→ **TEXT TO READ**:
Very unique integration 👌
I did it bt subbing 2x-1 = t, differentiating it, then solving for x in terms of t and finally putting all the numbers into the integral. It's longer than your method and slightly more tedious. So I loved your shortcut!
Is there a extra -1/4 left in your style?
@@mr.ravager.1306 No, the my final answer matches his answer
@@mr.ravager.1306 it doesn't really matter if there is a -1/4 since its a constant but if you solve this using t = 2x-1 you will get a -1/4
Thnx sr
a question about integrals: when using substitution can you solve for x and do dx=f'(u)du ? with f(u)= solution of x
Thanks Sir. Useful video.
integral of (e^2x+2e^x-e^-x-1)*e^(e^x+e^-x) dx= g(x)*e^(e^x+e^-x)+c where c is the constant of integration then g(0)+?
❤❤❤❤
Bro in India we do these sums without using a pen 😂
Why didn't you just equate the denominator to 'u' directly ?
Finally
I think the answer is wrong
The correct answer is
0.5x-0.25+0.25ln|2x-1|+c
But your method is correct it show me how to solve such these problems.
Khoya 3lash derti changement de variable
To a layperson, this is a bit hard to follow. Is it possible to explain the steps just a little bit more?
You want the integral to be in a form where you can use u-substitution. Problem is, there's an x term in the numerator which prevents you from using substitution.
So the first step is to make it so that there are like terms in both the numerator and denominator. Do this by multiplying the numerator by 2. Because you essentially add a 2 from "nowhere", you also have to multiply it by 1/2 so it cancels out. You can pull the 1/2 constant outside the integral. To match the denominator, add a '-1' as well. But again, you can't just add '-1' from nowhere so add a '+1' to cancel it out.

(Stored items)

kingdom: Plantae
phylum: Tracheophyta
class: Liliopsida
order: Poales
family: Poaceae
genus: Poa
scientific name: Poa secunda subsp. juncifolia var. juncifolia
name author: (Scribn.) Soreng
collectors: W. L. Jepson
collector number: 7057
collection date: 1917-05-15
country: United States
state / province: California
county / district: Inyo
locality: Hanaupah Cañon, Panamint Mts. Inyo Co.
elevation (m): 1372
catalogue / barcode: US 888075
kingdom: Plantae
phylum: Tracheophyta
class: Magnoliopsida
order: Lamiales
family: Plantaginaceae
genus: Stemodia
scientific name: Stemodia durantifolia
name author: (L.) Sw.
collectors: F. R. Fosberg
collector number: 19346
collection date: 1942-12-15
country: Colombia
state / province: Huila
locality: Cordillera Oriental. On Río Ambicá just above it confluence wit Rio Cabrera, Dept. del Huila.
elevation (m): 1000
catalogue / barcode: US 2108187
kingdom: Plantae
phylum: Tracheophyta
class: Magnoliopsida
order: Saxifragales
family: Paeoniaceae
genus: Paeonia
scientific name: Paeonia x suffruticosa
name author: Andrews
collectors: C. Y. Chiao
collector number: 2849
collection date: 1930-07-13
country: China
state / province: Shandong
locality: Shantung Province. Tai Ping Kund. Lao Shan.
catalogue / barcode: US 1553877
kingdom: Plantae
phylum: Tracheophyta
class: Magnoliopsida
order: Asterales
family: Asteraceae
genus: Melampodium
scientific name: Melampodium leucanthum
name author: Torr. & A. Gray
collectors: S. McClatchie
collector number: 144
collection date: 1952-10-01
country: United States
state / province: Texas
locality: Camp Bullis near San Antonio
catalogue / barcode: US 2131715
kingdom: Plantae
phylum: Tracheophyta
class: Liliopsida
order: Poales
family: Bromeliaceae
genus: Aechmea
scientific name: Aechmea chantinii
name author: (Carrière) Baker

→ **YOUR TASKS**:
1/ Based on the integration thread, is each statement true? Answer yes or no for each, and quote the words from the thread that decide it.
(a) One commenter says that solving with t = 2x-1 gives a -1/4.
(b) The explanation says the first step is to multiply the numerator by 3.
(c) The explanation says the 1/2 constant can be moved outside the integral.
2/ Pick up the integration thread after its final sentence and carry the explanation on from there.

→ **RESULTS**:
1/
(a) Yes: "if you solve this using t = 2x-1 you will get a -1/4"
(b) No: "Do this by multiplying the numerator by 2."
(c) Yes: "You can pull the 1/2 constant outside the integral."

2/
Then separate the fraction by representing it as (2x - 1)/(2x - 1) + (1 / (2x - 1)). (2x - 1) /(2x - 1) equals 1. Integration rule for addition states that you can represent an integral of the addition of two functions as two separate integrals of each function adding each other. You also have to distribute the 1/2 constant across both integrals. The problem then becomes 1/2 ∫ 1 dx + 1/2 ∫ 1/(2x - 1) dx. The antiderivative of '1' is just x + c. It's basically the Power Rule, 1 = x^0 so the antiderivative is x^1 / 1 = x + c. You don't have to write the + c due to redundancy, but it's a good reminder that antiderivatives/indefinite integrals always have the '+ c' constant of integration in answer.
For the second integral, you can use u-substitution. Let u = 2x - 1. Differentiating both sides gets du/dx = 2. Or just simplify it by writing du = 2 dx. Divide both sides by 2 and you get (1/2)du = dx. Rewrite the integral in terms of u. So the integral is 1/2(1/2) ∫ 1/u du. Antiderivative of '1/u' is ln|u| + c. Substitute back in terms of x so it becomes ln|2x - 1| + c. Final answer is (1/2)x + (1/4)ln|2x - 1| + c.
Hope this helped!
@@JasonJia11 Thanks, very much appreciated! Will have to review.
there should be a -1/4
Why?
@@marcushendriksen8415 actually it doesn't really matter if there is a -1/4 since its a constant but if you solve this using u = 2x-1 you will get a -1/4
@@Crackkka
No. Solution is true.